Wolcher v. United States

Citation200 F.2d 493
Decision Date17 November 1952
Docket NumberNo. 12992.,12992.
PartiesWOLCHER v. UNITED STATES.
CourtUnited States Courts of Appeals. United States Court of Appeals (9th Circuit)

COPYRIGHT MATERIAL OMITTED

Leo R. Friedman, San Francisco, Cal., for appellant.

Chauncey Tramutolo, U. S. Atty., Robert B. McMillan, Asst. U. S. Atty., San Francisco, Cal., Walter M. Campbell, Jr., Regional Counsel, Penal Division, Bureau of Internal Revenue, San Francisco and James H. Shelton, Sp. Atty., Penal Division, Bureau of Internal Revenue, San Francisco, for the United States.

Before HEALY, ORR and POPE, Circuit Judges.

POPE, Circuit Judge.

The appellant was convicted under an indictment charging that he wilfully and knowingly attempted to evade and defeat some $30,000 of the income and victory taxes due and owing by him for the fiscal year ending June 30, 1944, in violation of § 145(b) of the Internal Revenue Code, 26 U.S.C.A. § 145(b). The questions presented on this appeal all relate to claimed errors in admitting and excluding evidence. It is therefore necessary to state only enough of the facts to indicate the significance of the evidence rejected or admitted over objection.

The theory of the Government's proof was that during the year in question Wolcher collected large sums from the sale of whiskey from which he derived income which he failed to return. The sales were made through San Francisco liquor wholesalers who would receive checks for the ceiling price of the liquor while the purchaser would pay an additional over ceiling amount in cash which went to Wolcher. His income tax return reported no gross income from sales of liquor at wholesale (which the sales above described were) except for an item of $3,000 profit made on a transaction not involved here.

Wolcher admitted the over-ceiling transactions, but contended that although he received those proceeds he made no profits from these operations for the reason that in purchasing or acquiring the liquor, he himself was obliged to make over-ceiling payments or bonuses in a large amount, and that the sums so paid wiped out any possible profit. He testified that the amounts so laid out by him were paid to one William Gersh, stating that on some shipments the over-ceiling bonus paid Gersh amounted to $20 and on others to $25 a case. He fixed the amount which he had thus paid Gersh as approximately $115,000. Gersh was the publisher of a New York City trade paper called "The Cash Box" devoted entirely to coin machines. Wolcher operated a concern which sold coin operated machines and he had known Gersh for 15 or 20 years. Wolcher testified that he sent substantial sums of money to Gersh during the period in question and that these remittances were made by check and by cash either through the mail or by express or delivered to Gersh in person.

***

> [Exercises]:
- 1) According to the court opinion, what trade paper did William Gersh publish?
- 2) In the court opinion, why did Wolcher claim he made no profit from the over-ceiling liquor sales even though he received the proceeds?

> [Recorded information]:
***

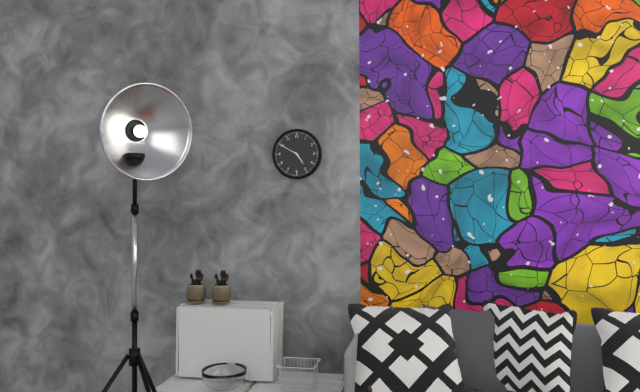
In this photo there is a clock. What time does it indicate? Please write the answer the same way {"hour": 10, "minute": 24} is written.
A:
{"hour": 4, "minute": 50}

***

> [Solved tasks]:
- 1) He published "The Cash Box," a New York City trade paper devoted entirely to coin machines.

- 2) He claimed that to acquire the liquor he had to make large over-ceiling payments or bonuses himself, about $20 or $25 a case, paid to William Gersh. He said these payments, roughly $115,000 in total, wiped out any possible profit.